Même si le secrétaire général du Syndicat autonome de l’enseignement supérieur (Saes), Malick Fall, a passé sous silence la gestion de son collègue au Coud, il n’a pas tari d’éloges à son endroit. Il remet en cause le profil de leur nouveau manager à diriger des professeurs plus gradés que lui. Pour lui, l’enseignement supérieur, c’est comme l’Armée. Les enseignants tiennent beaucoup à leurs grades. «Il y a plusieurs lectures qu’on peut faire de la nomination de notre ministre de tutelle. Il y a un aspect plus intéressant pour nous que la gestion du Coud. L’Université est structurée et hiérarchisée. On peut nommer quelqu’un qui est extérieur à notre corps sans aucun problème. Quand il s’agit de quelqu’un de l’Université, il y a un problème de grade qui se pose», explique-t-il d’emblée. A l’en croire, la nomination du nouveau ministre de l’Enseignement supérieur qui est un maître-assistant titulaire avec les nouvelles réformes des grades, c’est comme prendre un soldat de première classe et le nommer chef d’Etat-major général de l’armée (Cemga). «Sur le plan du fonctionnement des choses, il y aura des difficultés. Ne pas les dire, c’est faire la fine bouche. Depuis sa nomination, des collègues m’interpellent sur son profil à diriger ce département», constate-t-il. Avant d’ajouter : «Il va avoir un directeur de recherche qui sera un professeur titulaire, un directeur de l’enseignement supérieur qui sera un professeur titulaire et d’autres directeurs qui seront des professeurs titulaires, etc. Il n’a pas le même grade qu’eux. Les universitaires sont très jaloux. Dans toutes les universités du monde, les enseignants tiennent aux grades à la prunelle de leurs yeux. Ça peut frustrer les puristes».

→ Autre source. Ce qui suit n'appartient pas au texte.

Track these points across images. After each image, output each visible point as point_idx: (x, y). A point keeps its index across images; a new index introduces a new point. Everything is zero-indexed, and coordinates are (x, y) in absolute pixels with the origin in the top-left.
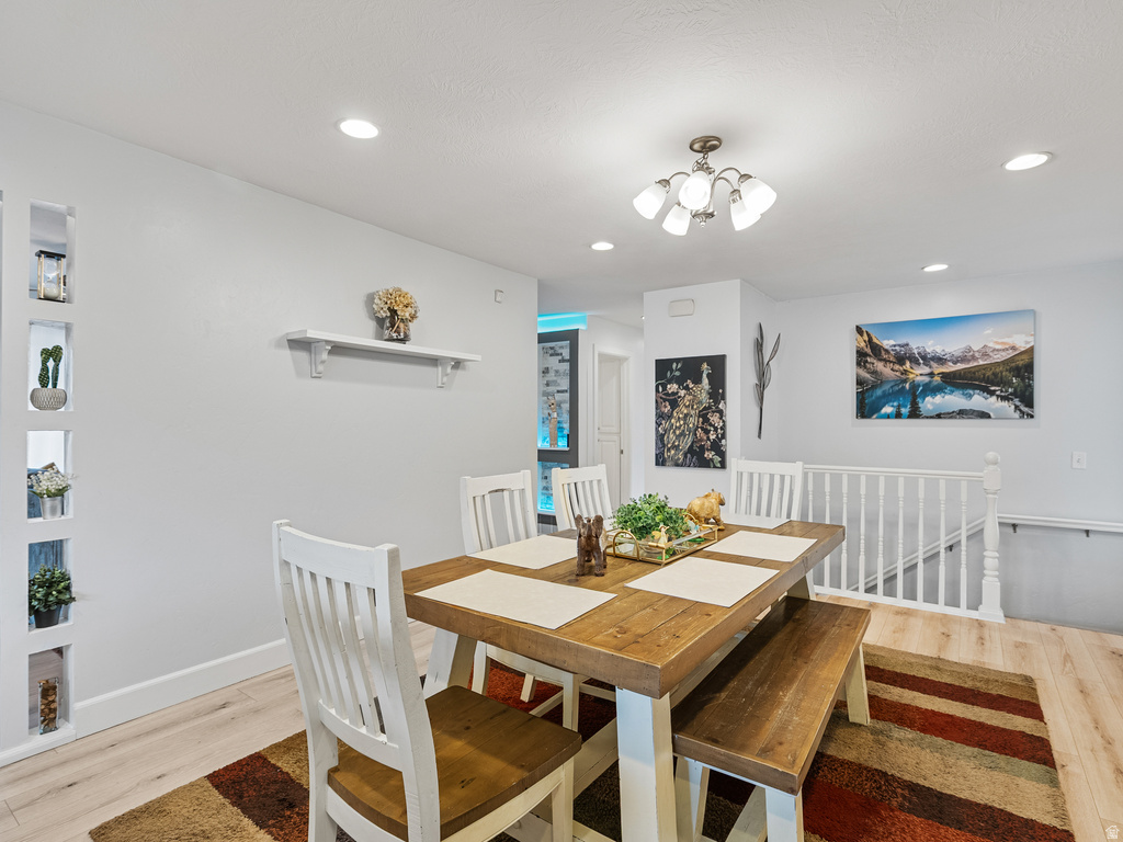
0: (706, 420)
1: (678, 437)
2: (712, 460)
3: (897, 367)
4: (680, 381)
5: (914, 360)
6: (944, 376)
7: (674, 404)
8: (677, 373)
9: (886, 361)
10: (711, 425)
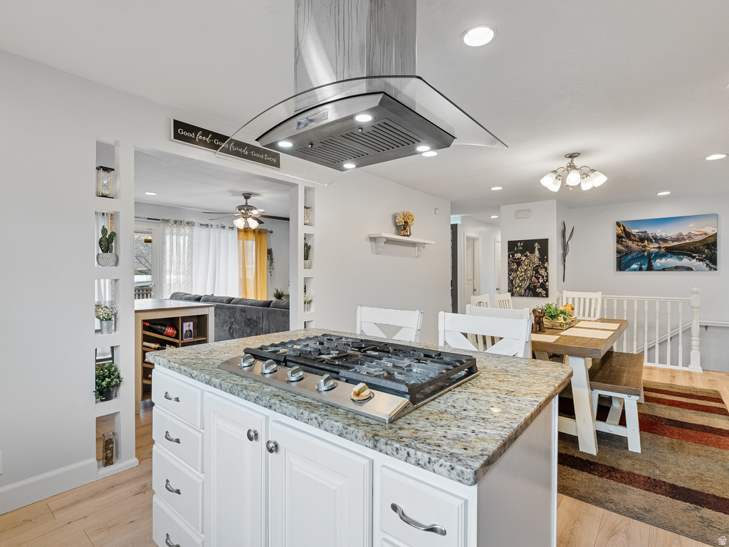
0: (537, 272)
1: (521, 281)
2: (541, 293)
3: (640, 244)
4: (522, 252)
5: (650, 240)
6: (667, 248)
7: (519, 264)
8: (521, 248)
9: (633, 240)
10: (540, 275)
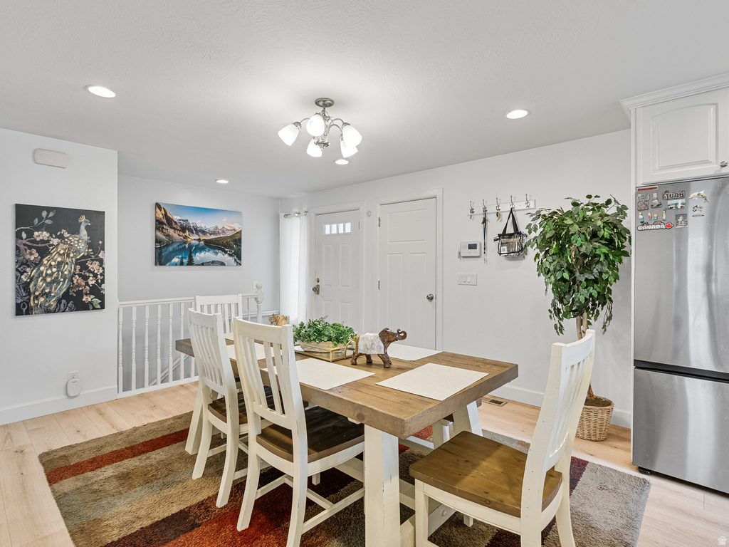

Par ailleurs, ce constat n’a pas empêché à Malick Fall de relativiser. Selon lui, sur le plan des principes, il y a aucun problème. La nomination est administrative. «C’est une question extrêmement importante. Mais c’est le président qui a la responsabilité de nommer. On ne peut pas récuser sa nomination. C’est aspect administratif. Nous avons un préjugé très favorable sur la personne de Cheikh Omar Hanne, en tant que manager», note Malick Fall, secrétaire général national du Saes.